City mayco member for water and waste, Xanthea Limberg says the majority of sewage overflows causing the pollution of rivers, vleis, and estuaries, are linked to people dumping solid objects in the sewers, illegally disposing of hazardous chemicals, as well as sewer pumps failing or being damaged due to theft or illegal dumping into the sewer system.

However, Marx believes in the case of Milnerton Lagoon, the main polluter is the City itself, as the City’s Potsdam Waste Water Treatment Works fails to treat waste water to minimum standard before releasing it into the Diep River. Marx said water quality tests below the treatment works’ outlet revealed far higher levels of e.coli than tests taken upstream of the outlet.

The national Department of Water and Sanitation dashboard publishing the results of monthly effluent quality tests of waste water treatment works show a number of the City’s treatment works are failing to meet the minimum guidelines. The Athlone WWTW, for example, achieved only 7.1% compliance for microbiological compliance over the last three months. This means high levels of e.coli and other bacteria from human waste has been flowing into the Black River, into which the Athlone plant discharges treated effluent at a rate of 105 million litres per day.

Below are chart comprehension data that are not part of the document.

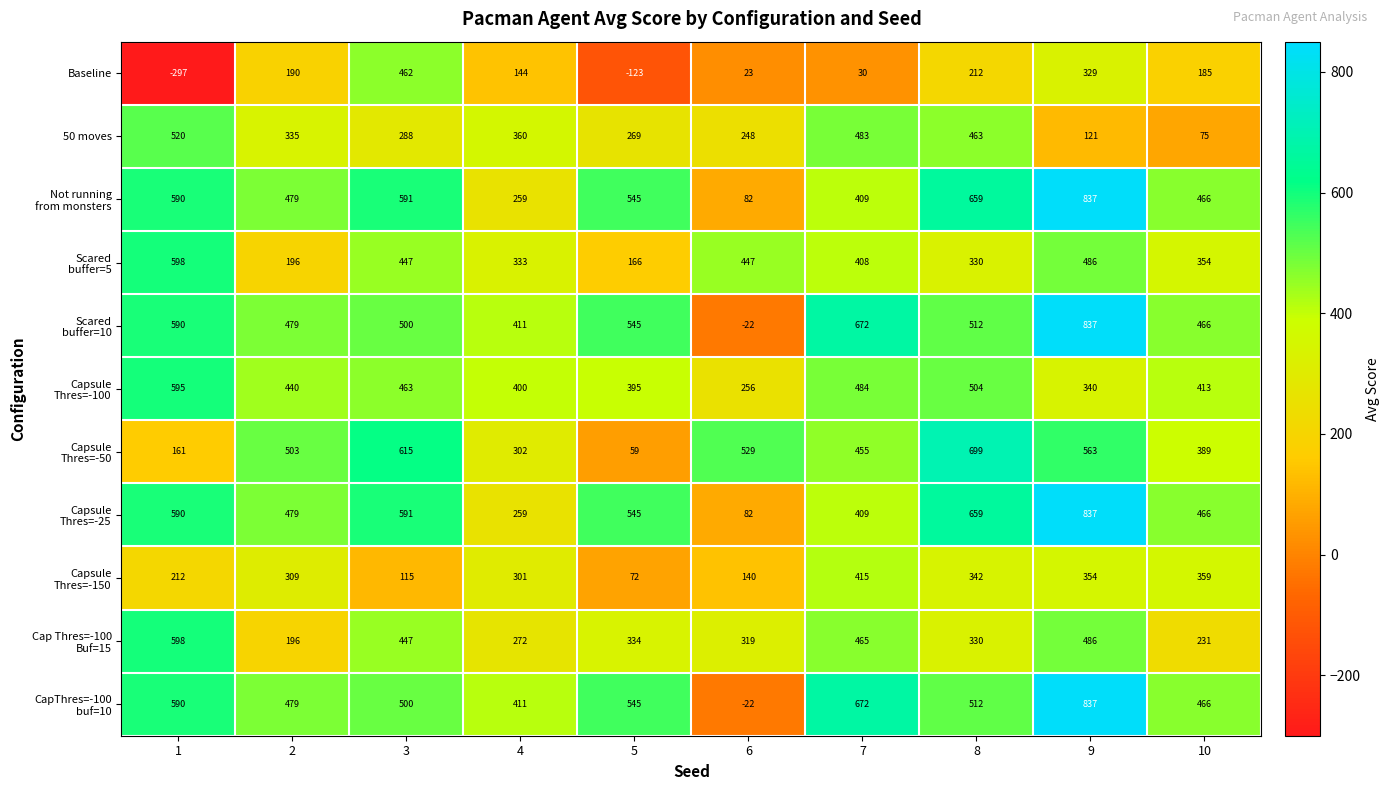

List the labels in order of Baseline value, largest first.

3, 9, 8, 2, 10, 4, 7, 6, 5, 1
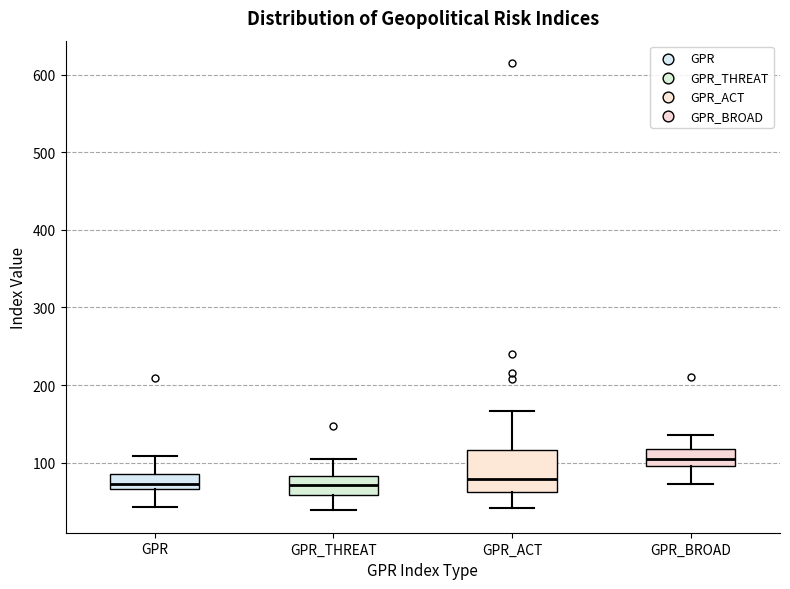

Reading left to right, read every box against the y-axis: the position of its median line, the range the box covers, and the ends of its whiskers. The values are not printed on the chart, so give them approximately, as read against the axis.

GPR: median 70 (just above the box's lower edge), box 70 to 90, whiskers 40 to 110
GPR_THREAT: median 70, box 60 to 80, whiskers 40 to 100
GPR_ACT: median 80, box 60 to 120, whiskers 40 to 170
GPR_BROAD: median 100 (inside the box), box 100 to 120, whiskers 70 to 140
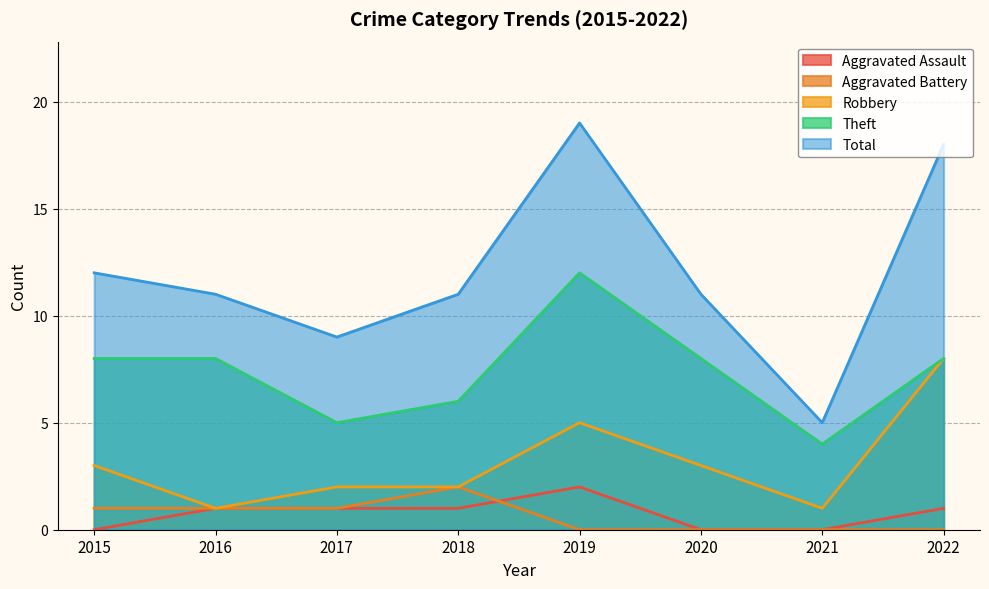

How many data points in Theft are above 8?

1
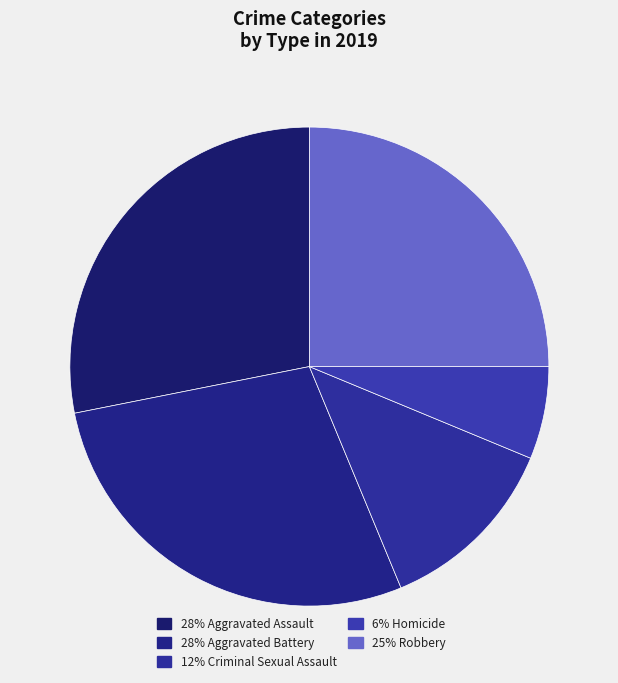

How many slices are in this pie chart?

5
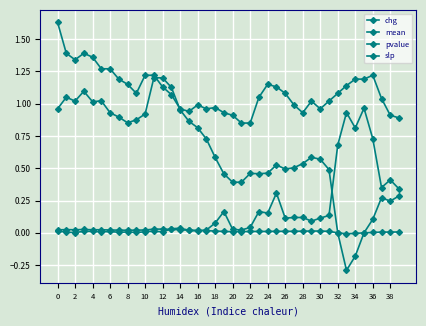

How many times do pvalue and slp cross each other?

3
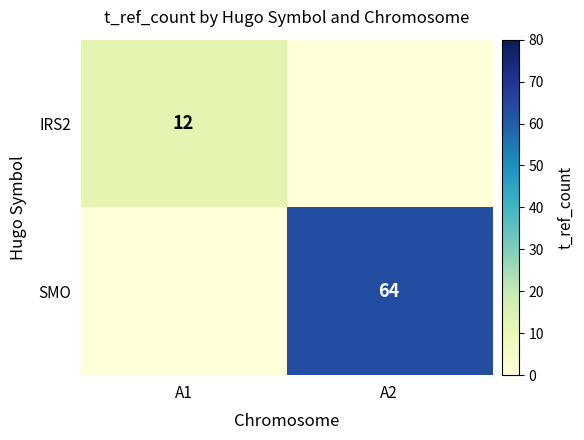

The IRS2 series shows 3 at A1. True or false?

False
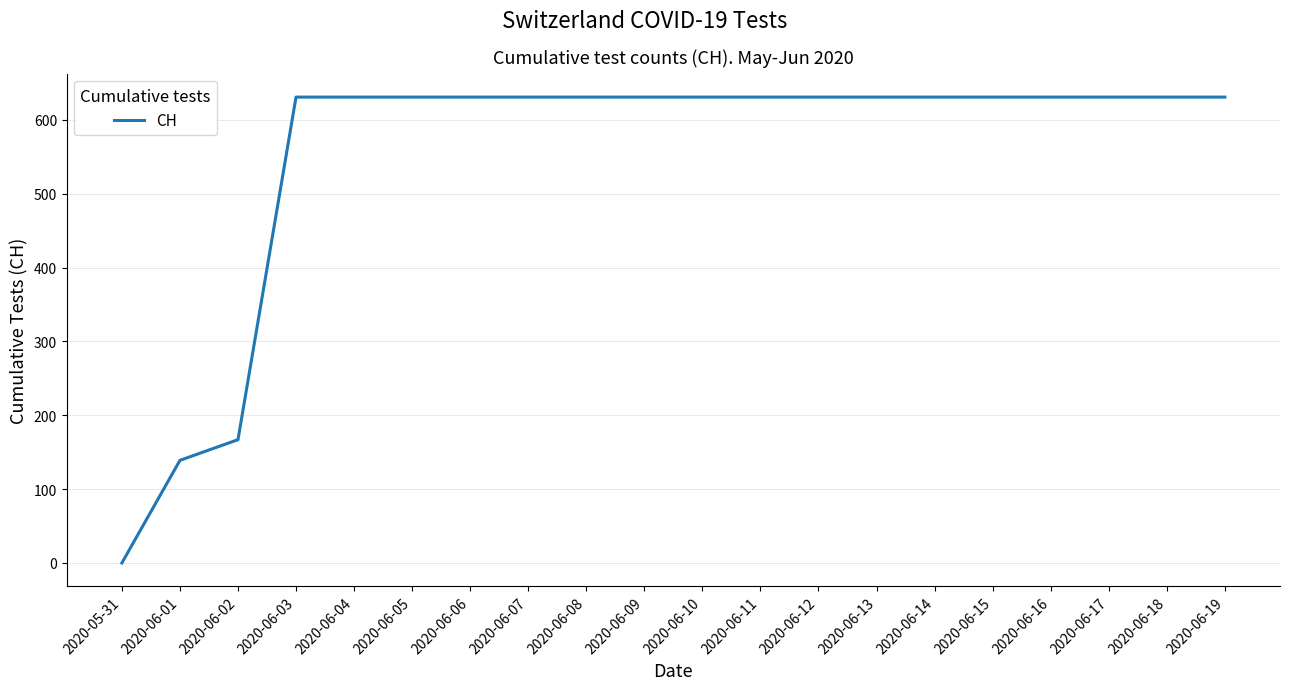

Reading left to right, extract all data points from this chart.

0	139	167	631	631	631	631	631	631	631	631	631	631	631	631	631	631	631	631	631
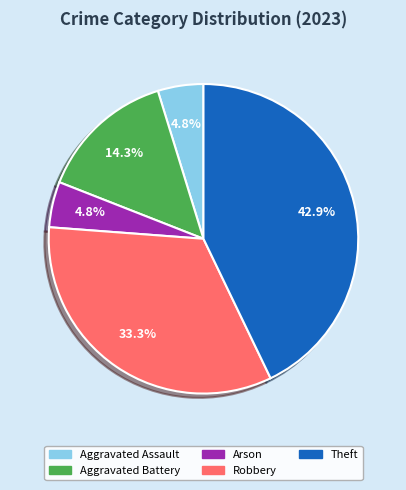

The Robbery slice represents 22% of the pie. True or false?

False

The Mitchell’s Plain, Cape Flats, Potsdam, Parow, Macassar, and Potsdam waste water treatment works are all indicated as failing.

Limberg said the City was inspecting the various catchments for factors that can be contributing to continued pollution levels so that these can be addressed.

“Work is under way to address infrastructural challenges as best as possible, and education and awareness programmes, such as the ‘Bin It, Don’t Block It’ campaign, are being undertaken around how to avoid sewer blockages,” she stated.

Limberg said Cape Town has experienced “unprecedented levels of new human settlements being established”. This created challenges such as obstruction of access to infrastructure for maintenance work, “and constraints to the provision of basic services.”